───── Records shown

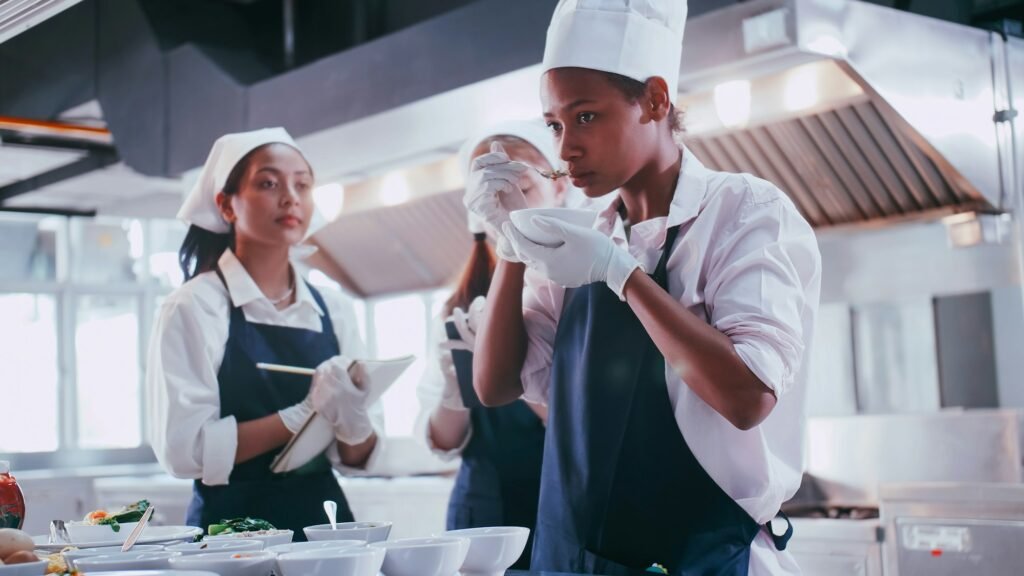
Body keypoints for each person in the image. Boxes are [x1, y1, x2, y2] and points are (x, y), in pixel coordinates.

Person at [464, 1, 822, 574]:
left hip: (696, 560)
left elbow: (749, 396)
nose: (565, 149)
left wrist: (622, 274)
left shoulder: (743, 212)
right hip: (572, 559)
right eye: (556, 125)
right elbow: (496, 385)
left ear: (655, 100)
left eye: (586, 117)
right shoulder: (588, 234)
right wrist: (509, 241)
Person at [146, 127, 384, 539]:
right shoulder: (194, 306)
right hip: (230, 533)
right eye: (269, 183)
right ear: (226, 204)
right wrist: (303, 414)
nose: (290, 196)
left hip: (325, 529)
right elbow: (186, 450)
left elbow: (356, 459)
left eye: (302, 184)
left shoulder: (336, 309)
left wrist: (354, 420)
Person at [417, 120, 569, 570]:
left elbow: (594, 426)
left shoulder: (577, 287)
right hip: (480, 509)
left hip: (561, 498)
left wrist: (519, 375)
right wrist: (454, 389)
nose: (510, 207)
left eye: (523, 187)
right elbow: (444, 442)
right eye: (494, 195)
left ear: (560, 190)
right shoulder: (459, 304)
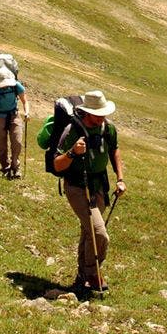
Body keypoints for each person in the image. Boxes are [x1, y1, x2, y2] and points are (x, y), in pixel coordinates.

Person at [54, 90, 126, 293]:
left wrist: (120, 178)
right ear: (87, 112)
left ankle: (82, 277)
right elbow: (57, 164)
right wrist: (72, 152)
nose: (101, 118)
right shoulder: (72, 130)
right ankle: (93, 274)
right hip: (77, 186)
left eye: (103, 113)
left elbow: (114, 150)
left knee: (89, 231)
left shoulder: (108, 129)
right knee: (99, 234)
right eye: (97, 115)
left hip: (99, 185)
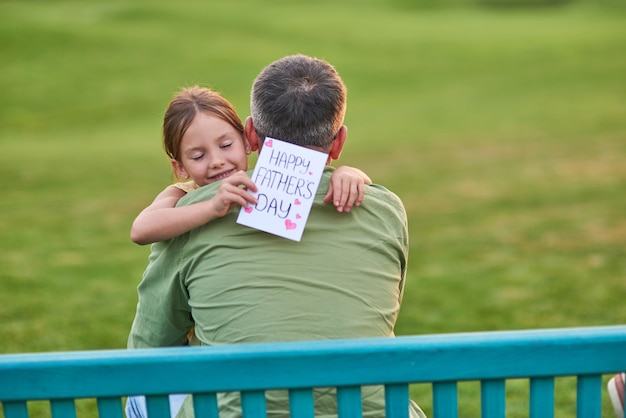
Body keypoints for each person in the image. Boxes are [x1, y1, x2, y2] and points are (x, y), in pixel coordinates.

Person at [127, 54, 425, 418]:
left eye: (224, 146)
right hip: (367, 409)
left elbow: (151, 347)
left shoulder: (188, 217)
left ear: (249, 135)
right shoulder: (382, 208)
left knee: (142, 393)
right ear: (339, 142)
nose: (218, 161)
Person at [130, 86, 372, 246]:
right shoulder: (181, 193)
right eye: (198, 156)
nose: (216, 161)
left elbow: (312, 180)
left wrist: (349, 173)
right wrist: (213, 206)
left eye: (225, 145)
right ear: (180, 167)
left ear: (247, 140)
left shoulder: (268, 177)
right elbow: (140, 231)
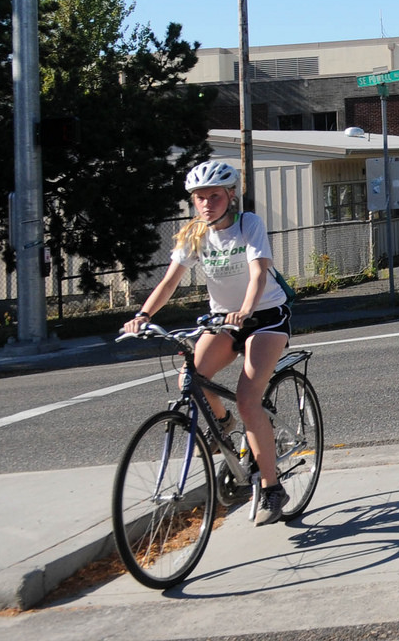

──────────

— Prompt —
Would you output all of the entries above exactly, keeping the pictures out?

— Solution for this problem —
Body keypoints for each person in the image. Boxes are [x1, y1, x2, y2] and points are (x, y), in pixel coordinates.

Person at [464, 1, 822, 574]:
left hip: (696, 560)
left elbow: (749, 396)
nose: (565, 149)
left wrist: (622, 274)
left shoulder: (743, 212)
right hip: (572, 559)
right eye: (556, 125)
right elbow: (496, 385)
left ear: (655, 100)
left eye: (586, 117)
right shoulder: (588, 234)
right wrist: (509, 241)
Person at [146, 127, 384, 539]:
right shoulder: (194, 306)
right hip: (230, 533)
right eye: (269, 183)
right ear: (226, 204)
right wrist: (303, 414)
nose: (290, 196)
left hip: (325, 529)
right elbow: (186, 450)
left elbow: (356, 459)
left eye: (302, 184)
left shoulder: (336, 309)
left wrist: (354, 420)
Person at [417, 120, 569, 570]:
left elbow: (594, 426)
left shoulder: (577, 287)
right hip: (480, 509)
left hip: (561, 498)
left wrist: (519, 375)
right wrist: (454, 389)
nose: (510, 207)
left eye: (523, 187)
right elbow: (444, 442)
right eye: (494, 195)
left ear: (560, 190)
right shoulder: (459, 304)
Body keypoints for each person in the image. Boxes are [x1, y1, x2, y2] and points are (x, y), in pixel coordinates.

Person at [54, 90, 126, 293]:
left wrist: (120, 178)
right ear: (87, 112)
left ankle: (82, 277)
right elbow: (57, 164)
right wrist: (72, 152)
nose: (101, 118)
right shoulder: (72, 130)
right ankle: (93, 274)
right hip: (77, 186)
left eye: (103, 113)
left elbow: (114, 150)
left knee: (89, 231)
left shoulder: (108, 129)
right knee: (99, 234)
right eye: (97, 115)
left hip: (99, 185)
Body keypoints for each person in the image. Boxes are [x1, y1, x2, y2] and points are (x, y), in pixel coordinates.

Person at [127, 54, 425, 418]:
left eye: (224, 146)
right hip: (367, 409)
left elbow: (151, 347)
left shoulder: (188, 217)
left ear: (249, 135)
right shoulder: (382, 208)
left knee: (142, 393)
right ear: (339, 142)
nose: (218, 161)
Person at [130, 86, 372, 246]:
right shoulder: (181, 193)
right eye: (198, 156)
nose: (216, 161)
left elbow: (312, 180)
left wrist: (349, 173)
right wrist: (213, 206)
left eye: (225, 145)
right ear: (180, 167)
left ear: (247, 140)
left shoulder: (268, 177)
right elbow: (140, 231)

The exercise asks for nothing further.